A "very limited" number of goods in the Harmonized Tariff Schedule of the United States don't have corresponding free trade agreement (FTA) tariff change rules (TCR), CBP said in a CSMS message (here). That's because the FTAs were negotiated using an HTS that has since been modified -- in 2007, 2012 or 2017 -- and corresponding tariff change rules have not yet been implemented, the agency said. "Until revised TCRs are implemented, manufacturers/exporters/importers of affected goods seeking to perform a tariff-shift origination analysis should classify the good and its materials using the most recent HTSUS in which the tariff item has a corresponding TCR and perform the origination analysis using that year’s HTSUS," it said.
CBP is developing a repository of possible deregulatory actions that could serve as offsetting actions for regulatory proposals considered "significant" by the Office of Management and Budget, said Alice Kipel, executive director of CBP's Office of Regulations and Rulings (OR&R), during a May 8 interview. Federal agencies, under a January executive order, are required to repeal two regulations for each new regulation seen as "significant" by OMB (see 1702070048). So far, though, OMB has not flagged any trade-related CBP regulations as "significant," Kipel said. "At this time, with respect to the regulations that CBP has in the interagency review process, I am not aware of any trade regulation that has been deemed 'significant' by OMB and offsetting regulations would not be immediately" necessary if it hasn't been deemed significant, she said.
CBP won't be able to accept drawback claims filed in ACE under the revised processes that come from the Trade Facilitation and Trade Enforcement Act when they take effect on Feb. 24, 2018, the National Customs Brokers & Forwarders Association of America said in a May 9 email. The agency lacks the funding to complete the TFTEA-related programming and "CBP believes that it needs a full year to program all agency requirements," according to the NCBFAA. Still, CBP is expected to finish necessary regulatory changes by the statutory deadline, even if ACE isn't ready for the TFTEA changes.

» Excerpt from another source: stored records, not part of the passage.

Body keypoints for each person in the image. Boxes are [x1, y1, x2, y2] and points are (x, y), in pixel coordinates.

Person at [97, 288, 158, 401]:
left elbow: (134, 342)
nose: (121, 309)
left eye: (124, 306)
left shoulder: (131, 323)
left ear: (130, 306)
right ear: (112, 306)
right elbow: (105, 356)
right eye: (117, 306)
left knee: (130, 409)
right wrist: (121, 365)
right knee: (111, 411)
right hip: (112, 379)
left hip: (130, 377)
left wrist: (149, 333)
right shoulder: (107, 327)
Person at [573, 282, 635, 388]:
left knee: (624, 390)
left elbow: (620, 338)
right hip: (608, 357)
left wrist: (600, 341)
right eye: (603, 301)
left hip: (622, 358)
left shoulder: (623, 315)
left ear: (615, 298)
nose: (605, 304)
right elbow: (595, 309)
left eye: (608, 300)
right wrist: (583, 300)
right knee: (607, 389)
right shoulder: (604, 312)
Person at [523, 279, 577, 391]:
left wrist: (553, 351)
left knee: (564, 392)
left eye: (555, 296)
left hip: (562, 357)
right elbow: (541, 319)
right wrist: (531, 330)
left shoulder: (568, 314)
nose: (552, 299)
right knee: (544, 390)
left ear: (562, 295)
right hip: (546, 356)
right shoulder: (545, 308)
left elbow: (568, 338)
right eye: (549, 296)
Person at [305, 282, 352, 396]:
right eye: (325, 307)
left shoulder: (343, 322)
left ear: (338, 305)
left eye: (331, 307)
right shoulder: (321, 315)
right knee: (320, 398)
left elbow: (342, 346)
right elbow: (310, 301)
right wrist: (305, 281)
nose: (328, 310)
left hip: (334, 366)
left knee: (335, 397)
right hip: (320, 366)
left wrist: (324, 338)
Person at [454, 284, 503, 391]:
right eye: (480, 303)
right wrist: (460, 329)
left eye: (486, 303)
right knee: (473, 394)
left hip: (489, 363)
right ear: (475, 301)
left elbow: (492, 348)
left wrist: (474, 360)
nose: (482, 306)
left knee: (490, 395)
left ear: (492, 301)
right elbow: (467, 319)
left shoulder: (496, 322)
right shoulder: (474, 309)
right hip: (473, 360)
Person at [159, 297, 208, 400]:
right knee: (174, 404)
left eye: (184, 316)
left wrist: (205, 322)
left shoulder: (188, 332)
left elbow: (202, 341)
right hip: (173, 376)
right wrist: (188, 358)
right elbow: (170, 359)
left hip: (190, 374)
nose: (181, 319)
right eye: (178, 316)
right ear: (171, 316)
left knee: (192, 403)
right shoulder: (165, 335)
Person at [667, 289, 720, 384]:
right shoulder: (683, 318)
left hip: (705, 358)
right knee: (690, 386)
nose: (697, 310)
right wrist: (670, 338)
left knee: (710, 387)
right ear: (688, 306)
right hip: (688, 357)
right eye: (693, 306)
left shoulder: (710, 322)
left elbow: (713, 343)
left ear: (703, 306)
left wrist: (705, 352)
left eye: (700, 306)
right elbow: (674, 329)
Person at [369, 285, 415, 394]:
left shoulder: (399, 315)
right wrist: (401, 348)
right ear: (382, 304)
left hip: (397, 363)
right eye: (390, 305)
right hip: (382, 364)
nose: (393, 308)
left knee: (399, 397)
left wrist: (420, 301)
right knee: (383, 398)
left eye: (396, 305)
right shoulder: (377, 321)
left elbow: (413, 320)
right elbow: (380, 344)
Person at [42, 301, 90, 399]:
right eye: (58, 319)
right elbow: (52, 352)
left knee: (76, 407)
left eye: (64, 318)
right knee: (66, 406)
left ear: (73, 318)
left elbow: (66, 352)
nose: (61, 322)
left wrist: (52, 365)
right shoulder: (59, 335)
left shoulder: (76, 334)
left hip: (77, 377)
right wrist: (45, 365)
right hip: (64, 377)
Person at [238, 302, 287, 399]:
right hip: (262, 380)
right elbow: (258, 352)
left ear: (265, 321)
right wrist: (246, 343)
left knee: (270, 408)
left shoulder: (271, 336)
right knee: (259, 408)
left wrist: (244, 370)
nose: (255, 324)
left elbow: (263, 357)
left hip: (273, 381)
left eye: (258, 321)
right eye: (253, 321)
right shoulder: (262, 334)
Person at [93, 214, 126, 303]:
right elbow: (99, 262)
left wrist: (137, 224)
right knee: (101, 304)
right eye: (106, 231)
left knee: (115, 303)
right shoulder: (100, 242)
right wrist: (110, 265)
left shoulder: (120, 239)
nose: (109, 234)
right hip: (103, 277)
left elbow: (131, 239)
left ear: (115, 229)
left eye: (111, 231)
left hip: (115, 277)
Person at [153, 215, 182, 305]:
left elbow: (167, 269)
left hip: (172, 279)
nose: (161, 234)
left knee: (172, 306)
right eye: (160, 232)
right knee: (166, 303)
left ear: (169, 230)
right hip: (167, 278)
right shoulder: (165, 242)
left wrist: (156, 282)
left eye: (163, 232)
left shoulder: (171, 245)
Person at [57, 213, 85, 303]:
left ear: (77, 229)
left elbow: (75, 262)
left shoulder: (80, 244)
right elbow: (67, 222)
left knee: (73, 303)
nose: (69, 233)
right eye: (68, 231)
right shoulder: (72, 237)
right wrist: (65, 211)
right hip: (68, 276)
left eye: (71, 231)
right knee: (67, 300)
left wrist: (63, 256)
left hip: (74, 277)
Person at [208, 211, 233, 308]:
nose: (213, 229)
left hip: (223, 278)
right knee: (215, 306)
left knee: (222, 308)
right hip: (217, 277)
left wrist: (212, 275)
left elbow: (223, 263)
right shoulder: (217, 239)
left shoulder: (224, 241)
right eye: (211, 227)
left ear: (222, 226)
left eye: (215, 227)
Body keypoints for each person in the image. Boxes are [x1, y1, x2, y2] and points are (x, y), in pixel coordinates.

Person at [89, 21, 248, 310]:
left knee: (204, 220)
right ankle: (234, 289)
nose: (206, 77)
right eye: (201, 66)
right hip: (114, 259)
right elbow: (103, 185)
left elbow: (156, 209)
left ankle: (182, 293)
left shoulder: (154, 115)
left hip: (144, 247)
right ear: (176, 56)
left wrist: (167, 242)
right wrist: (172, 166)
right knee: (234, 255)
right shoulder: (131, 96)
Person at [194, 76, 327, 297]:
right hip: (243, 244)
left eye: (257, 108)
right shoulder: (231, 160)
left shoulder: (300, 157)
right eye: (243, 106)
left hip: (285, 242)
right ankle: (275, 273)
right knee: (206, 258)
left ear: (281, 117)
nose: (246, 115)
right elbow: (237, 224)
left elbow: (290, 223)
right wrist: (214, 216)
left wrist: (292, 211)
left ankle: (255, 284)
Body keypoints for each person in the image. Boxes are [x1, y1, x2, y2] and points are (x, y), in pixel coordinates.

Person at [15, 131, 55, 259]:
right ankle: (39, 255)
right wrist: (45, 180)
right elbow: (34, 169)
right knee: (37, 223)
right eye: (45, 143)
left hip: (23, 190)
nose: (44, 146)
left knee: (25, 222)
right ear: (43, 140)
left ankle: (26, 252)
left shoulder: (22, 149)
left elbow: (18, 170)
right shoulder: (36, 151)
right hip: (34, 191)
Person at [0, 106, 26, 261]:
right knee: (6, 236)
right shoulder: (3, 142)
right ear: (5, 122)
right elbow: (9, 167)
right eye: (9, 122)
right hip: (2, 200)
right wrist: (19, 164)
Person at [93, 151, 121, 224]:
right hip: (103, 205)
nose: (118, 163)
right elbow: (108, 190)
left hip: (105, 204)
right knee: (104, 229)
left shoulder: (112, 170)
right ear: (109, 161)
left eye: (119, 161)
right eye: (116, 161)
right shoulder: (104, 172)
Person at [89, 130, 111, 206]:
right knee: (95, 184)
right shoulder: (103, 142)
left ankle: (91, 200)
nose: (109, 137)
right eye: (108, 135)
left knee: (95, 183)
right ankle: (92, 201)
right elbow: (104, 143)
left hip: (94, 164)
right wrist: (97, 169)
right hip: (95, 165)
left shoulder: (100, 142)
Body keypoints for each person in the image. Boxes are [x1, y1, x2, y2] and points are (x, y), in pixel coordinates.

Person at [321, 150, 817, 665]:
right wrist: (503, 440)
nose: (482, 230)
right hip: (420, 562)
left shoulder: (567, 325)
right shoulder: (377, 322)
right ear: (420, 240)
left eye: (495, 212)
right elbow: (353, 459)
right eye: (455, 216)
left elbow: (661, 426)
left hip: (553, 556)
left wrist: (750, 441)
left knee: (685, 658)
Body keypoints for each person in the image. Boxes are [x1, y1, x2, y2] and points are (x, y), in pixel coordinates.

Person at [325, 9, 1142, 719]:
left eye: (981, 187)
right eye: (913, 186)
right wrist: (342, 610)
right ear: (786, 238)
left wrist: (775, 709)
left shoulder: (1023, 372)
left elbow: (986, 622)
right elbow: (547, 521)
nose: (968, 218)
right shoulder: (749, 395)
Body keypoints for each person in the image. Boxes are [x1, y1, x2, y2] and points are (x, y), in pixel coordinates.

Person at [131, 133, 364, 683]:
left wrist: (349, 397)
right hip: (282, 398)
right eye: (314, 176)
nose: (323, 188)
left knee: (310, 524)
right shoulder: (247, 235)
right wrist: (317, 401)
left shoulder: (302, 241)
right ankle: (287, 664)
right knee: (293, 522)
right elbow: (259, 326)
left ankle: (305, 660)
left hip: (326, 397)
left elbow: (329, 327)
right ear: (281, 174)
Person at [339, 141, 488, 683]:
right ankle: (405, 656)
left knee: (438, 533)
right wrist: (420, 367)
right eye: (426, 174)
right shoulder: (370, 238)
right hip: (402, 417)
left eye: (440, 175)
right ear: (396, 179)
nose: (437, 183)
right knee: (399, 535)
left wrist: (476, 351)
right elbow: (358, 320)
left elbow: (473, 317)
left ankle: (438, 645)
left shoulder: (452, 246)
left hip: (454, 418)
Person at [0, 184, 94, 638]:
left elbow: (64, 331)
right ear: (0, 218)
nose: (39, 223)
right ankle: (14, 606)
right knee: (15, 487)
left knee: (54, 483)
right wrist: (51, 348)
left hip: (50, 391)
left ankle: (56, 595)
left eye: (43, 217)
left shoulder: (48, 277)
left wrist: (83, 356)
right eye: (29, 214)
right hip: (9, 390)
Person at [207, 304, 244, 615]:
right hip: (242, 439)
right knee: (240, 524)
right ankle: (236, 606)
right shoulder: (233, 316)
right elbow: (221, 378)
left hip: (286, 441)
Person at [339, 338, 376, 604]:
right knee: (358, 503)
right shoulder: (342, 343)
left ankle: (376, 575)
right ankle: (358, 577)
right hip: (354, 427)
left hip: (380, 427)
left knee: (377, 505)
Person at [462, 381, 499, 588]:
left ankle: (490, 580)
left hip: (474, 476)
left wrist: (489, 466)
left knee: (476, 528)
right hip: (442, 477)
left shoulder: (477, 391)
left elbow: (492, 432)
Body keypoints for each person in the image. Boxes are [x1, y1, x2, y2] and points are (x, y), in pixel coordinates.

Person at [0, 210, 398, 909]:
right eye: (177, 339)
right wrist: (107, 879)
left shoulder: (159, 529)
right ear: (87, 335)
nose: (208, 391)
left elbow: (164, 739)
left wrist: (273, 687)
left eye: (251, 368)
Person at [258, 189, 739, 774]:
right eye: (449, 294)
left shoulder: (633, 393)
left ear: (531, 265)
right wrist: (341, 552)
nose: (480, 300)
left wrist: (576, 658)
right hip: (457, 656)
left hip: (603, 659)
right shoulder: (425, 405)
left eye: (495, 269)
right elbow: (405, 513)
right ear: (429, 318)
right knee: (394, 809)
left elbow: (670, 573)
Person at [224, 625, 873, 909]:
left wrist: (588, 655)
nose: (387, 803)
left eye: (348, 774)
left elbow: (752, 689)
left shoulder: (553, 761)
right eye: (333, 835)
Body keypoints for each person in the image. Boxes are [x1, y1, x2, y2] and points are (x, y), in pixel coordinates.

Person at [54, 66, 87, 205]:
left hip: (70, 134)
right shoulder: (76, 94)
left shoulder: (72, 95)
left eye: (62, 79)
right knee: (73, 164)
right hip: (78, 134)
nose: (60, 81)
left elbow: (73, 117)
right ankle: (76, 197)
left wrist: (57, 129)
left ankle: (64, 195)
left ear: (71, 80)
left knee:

It's unlikely CBP would seek to end or make major changes to the use of first sale valuation in the near future, said Julie Hughes, president of the U.S. Fashion Industry Association, during a panel discussion hosted by the Fashion Institute of Technology on May 4 (here). Given the controversy that arose when CBP began an effort (see 14090816) to "review how you might better define first sale, I don't see it going away," she said. "But what I do see happening is that there are more audits that consider first sale and that might be a trigger for more audits and that's kind of a way to make sure companies are doing the due diligence."
The timing for ACE programming related to changes to drawback from the Trade Facilitation and Trade Enforcement Act is uncertain due to a lack for funding to cover such programming, said Michael Cerny, a lawyer with Cerny Associates. CBP said in its most recent newsletter on drawback progress (here) that the agency discussed TFTEA and ACE during an April 13 teleconference and that similar calls will occur biweekly with a drawback-focused working group that helps advise CBP on drawback in ACE. Cerny, who is also in the drawback working group, said by email that "the trade has concerns about there being enough time for CBP to complete that programming in order to accept claims" by Feb. 24, 2018, as required in TFTEA (see 1603010043).